8351509, 8639053, barnsley, block, color, compressor, dimension, domain, encoder, fractal, frame, image, interpolate, interpolation, iterated, pifs, pixel, range, resample, rgb, softvideo, tmm, tmmi, trudef, upscale, upscaling, vdk, video, ycbcr, zoom
In the previous post, we went over the upscaling process a little. Now we will go into Dimension’s patent 8,639,053 in more detail.
Side note: as in the prior posts, the meanings of “domain” and “range” are reversed. This occurs because Barnsley (and the later patents) used “domain” to refer to the nonoverlapping blocks being processed, while I use “domain” to refer to the blocks being searched which is the nomenclature in other papers.
The patent most likely describes the upscaling method used by the SoftVideo/Trudef encoder. Its computational demands closely match that of the Iterated VDK’s compressor application when zooming is specified. Also, it is influenced by PIFS, and the compromises from PIFS (to save time) are similar to those made by the compressor.
A key feature will be to not take too long to upscale the current video frame, since the time must be added to whatever time the encoder itself is taking to encode the image.
Another key feature is that the upscaler must make some attempt at making the frame sharper than it would be with traditional means such as bicubic upsampling, otherwise the whole point of “fractal zooming” is lost.
The patent is identified as upscaling standard definition video to high quality, but since the VDK can be fed any size frame, the upscaler must allow for a generality of frame sizes including HD to 4K. Dimension touts going even higher. In the patent’s abstract, this generalization is claimed, and farther in, several examples are given of different resolution mappings. The patent even mentions 4K and larger sizes.
The patent goes to considerable lengths to talk about marketing opportunities, which is odd. I get the impression that Dimension is overly eager to promote its technology.

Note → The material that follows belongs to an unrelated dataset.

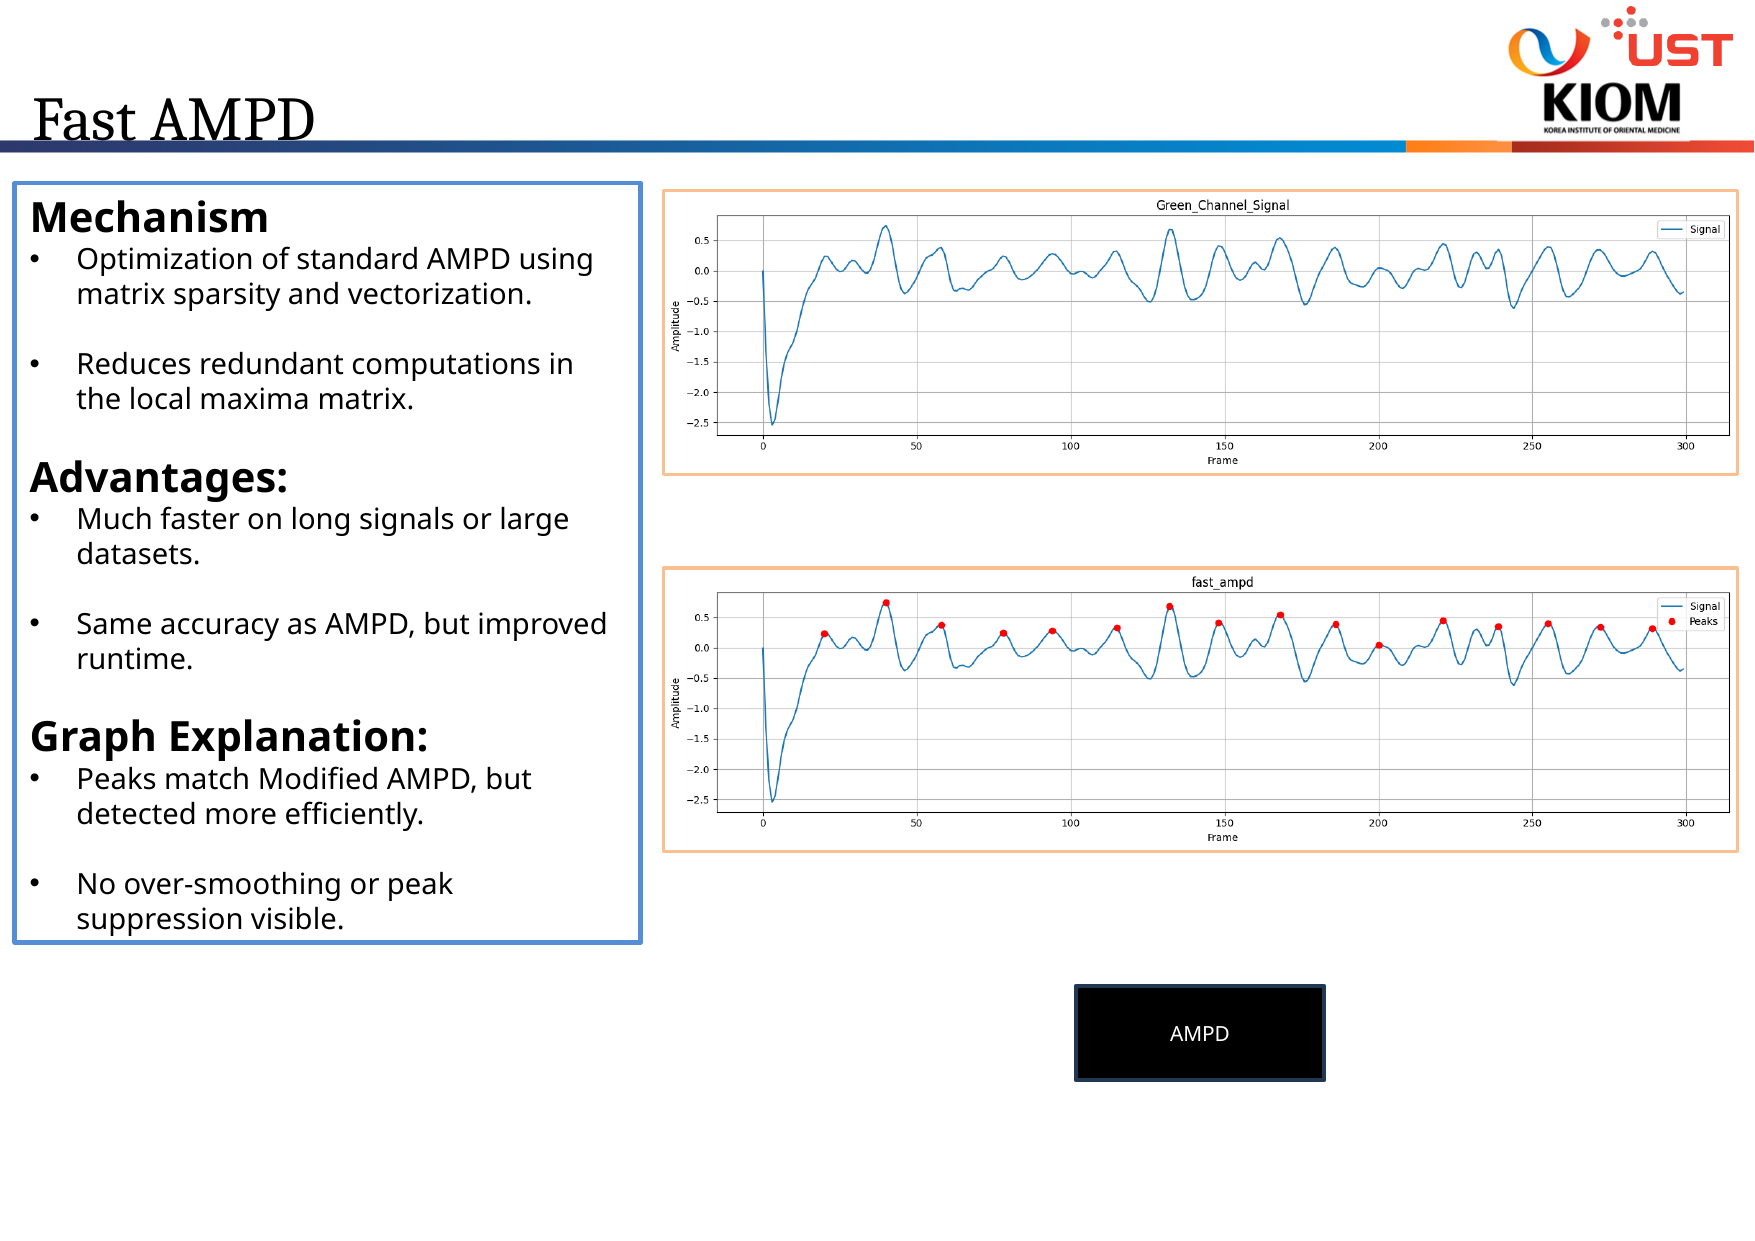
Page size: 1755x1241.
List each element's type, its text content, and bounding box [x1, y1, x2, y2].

Overall, the upscaler tries to replace small blocks with large blocks having a similar (but sharper) appearance than if the small block were only bicubically enlarged. To do this, it divides the frame into blocks and then, for each one, searches for an appropriate larger block. Block comparisons are performed in YCbCr color space and the final upscaled image is converted back to RGB.
Video input is not necessary to the process, since only an image is being upscaled, except if one wants to extend block searches to the previous frame. This does not appear to be a preferred method. Other features, such as deinterlacing the input video prior to upscaling, are mentioned but appear to be at the choice of the implementer.

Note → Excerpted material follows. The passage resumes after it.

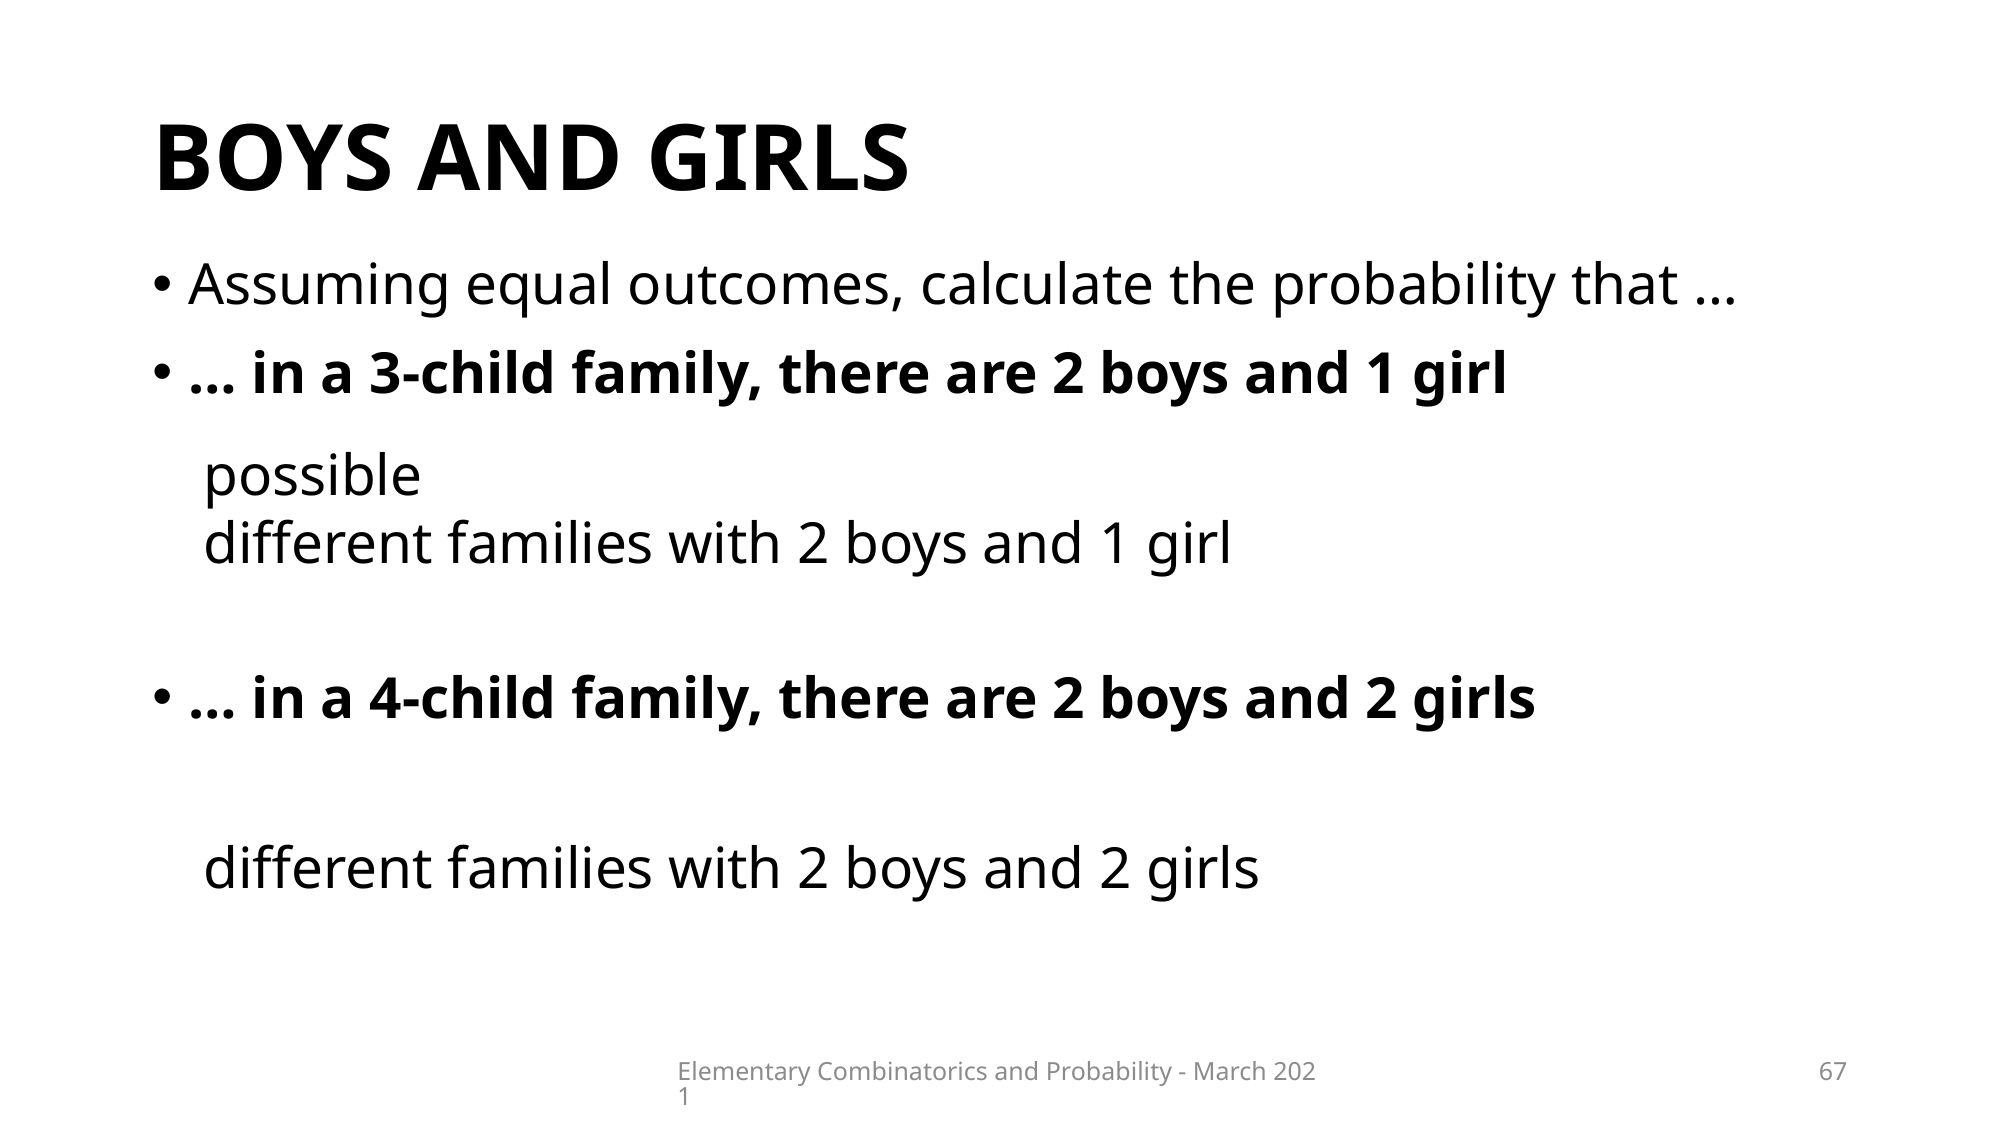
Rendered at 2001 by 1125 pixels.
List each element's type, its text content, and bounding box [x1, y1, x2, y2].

Upscaling is preferred to be 200%. In cases where a higher scale must be used, it is recommended to simply upscale the result as many times as needed, and then to downscale (if necessary) to fit the target resolution. To upscale a 720 x 480 frame to HD, for example, one would first upscale to 1440 x 960, then scale again to 2880 x 1920, then downsampled to 1920 x 1080. This is very different from PIFS (which only needs to upscale once), and must be computationally expensive. Merely upscaling twice takes five times longer, since the second pass now involves four times as many pixels than the first.
Each range block is normally 1 x 1 or 2 x 2 in size, but include surrounding pixels to effectively make them 3 x 3 or larger. So the range blocks are 3 x 3 but overlap. The 2 x 2 range block case does not appear to be mentioned further.
Only sixteen 6 x 6 domain blocks are searched for, above and to the left of the current range block. This is much faster than PIFS, but the small search area must also produce far fewer good matches.
Spatial transforms are not used. Instead, domain blocks have their color multiplied and shifted. Since nearby blocks tend to share the same overall color, the color transforms involved need not be great. It probably also explains why the search range is so small: farther out, the blocks would diverge more greatly in color, and a wider range of time-consuming color transforms would be required.
Two artifact reduction filters are applied to the pixels of the best matching block. The first filter keeps pixels from being too different than their immediate neighbors. The second filter keeps the average of the upscaled block from being too different than the center pixel of the original block. Both of these filters introduce blur, but they must have been deemed important. From the sound of it, the original process introduced too much noise or color divergence.
After the frame is scaled and converted to RGB, a smoothing filter is applied to reduce noise further. However, this would also further reduce the sharpness gained.
No PIFS-like fractal interpolation is used, as there is no program loop performing affine mapping iterations. Like the compressor, blocks are simply compared, color shifted, and copied. With the small block search range, lack of spatial transforms, and smooth filtering, the results would be hard to distinguish from normal upscaling except perhaps in high-contrast cases. However, the vast majority of video is photographic in nature, and therefore more continuous tone.